[Stored data]
+ + +

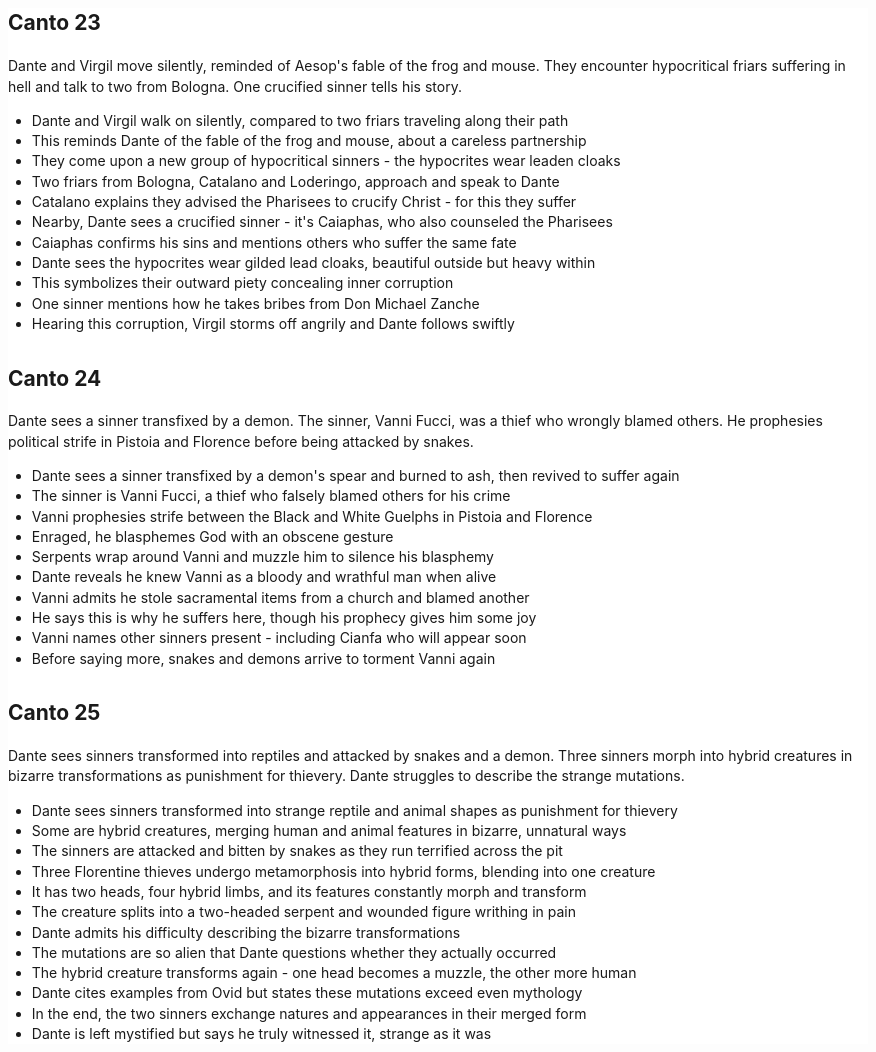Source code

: ## Canto 23

Dante and Virgil move silently, reminded of Aesop's fable of the frog and mouse. They encounter hypocritical friars suffering in hell and talk to two from Bologna. One crucified sinner tells his story.

- Dante and Virgil walk on silently, compared to two friars traveling along their path
- This reminds Dante of the fable of the frog and mouse, about a careless partnership
- They come upon a new group of hypocritical sinners - the hypocrites wear leaden cloaks
- Two friars from Bologna, Catalano and Loderingo, approach and speak to Dante
- Catalano explains they advised the Pharisees to crucify Christ - for this they suffer
- Nearby, Dante sees a crucified sinner - it's Caiaphas, who also counseled the Pharisees
- Caiaphas confirms his sins and mentions others who suffer the same fate
- Dante sees the hypocrites wear gilded lead cloaks, beautiful outside but heavy within
- This symbolizes their outward piety concealing inner corruption
- One sinner mentions how he takes bribes from Don Michael Zanche
- Hearing this corruption, Virgil storms off angrily and Dante follows swiftly

## Canto 24

Dante sees a sinner transfixed by a demon. The sinner, Vanni Fucci, was a thief who wrongly blamed others. He prophesies political strife in Pistoia and Florence before being attacked by snakes.

- Dante sees a sinner transfixed by a demon's spear and burned to ash, then revived to suffer again
- The sinner is Vanni Fucci, a thief who falsely blamed others for his crime
- Vanni prophesies strife between the Black and White Guelphs in Pistoia and Florence
- Enraged, he blasphemes God with an obscene gesture
- Serpents wrap around Vanni and muzzle him to silence his blasphemy
- Dante reveals he knew Vanni as a bloody and wrathful man when alive
- Vanni admits he stole sacramental items from a church and blamed another
- He says this is why he suffers here, though his prophecy gives him some joy
- Vanni names other sinners present - including Cianfa who will appear soon
- Before saying more, snakes and demons arrive to torment Vanni again

## Canto 25

Dante sees sinners transformed into reptiles and attacked by snakes and a demon. Three sinners morph into hybrid creatures in bizarre transformations as punishment for thievery. Dante struggles to describe the strange mutations.

- Dante sees sinners transformed into strange reptile and animal shapes as punishment for thievery
- Some are hybrid creatures, merging human and animal features in bizarre, unnatural ways
- The sinners are attacked and bitten by snakes as they run terrified across the pit
- Three Florentine thieves undergo metamorphosis into hybrid forms, blending into one creature
- It has two heads, four hybrid limbs, and its features constantly morph and transform
- The creature splits into a two-headed serpent and wounded figure writhing in pain
- Dante admits his difficulty describing the bizarre transformations
- The mutations are so alien that Dante questions whether they actually occurred
- The hybrid creature transforms again - one head becomes a muzzle, the other more human
- Dante cites examples from Ovid but states these mutations exceed even mythology
- In the end, the two sinners exchange natures and appearances in their merged form
- Dante is left mystified but says he truly witnessed it, strange as it was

+ + +

## [YOUR INSTRUCTIONS]
Copy down each line in the entries that has the word "admits".

## [EXERCISE SOLUTION]
- Vanni admits he stole sacramental items from a church and blamed another
- Dante admits his difficulty describing the bizarre transformations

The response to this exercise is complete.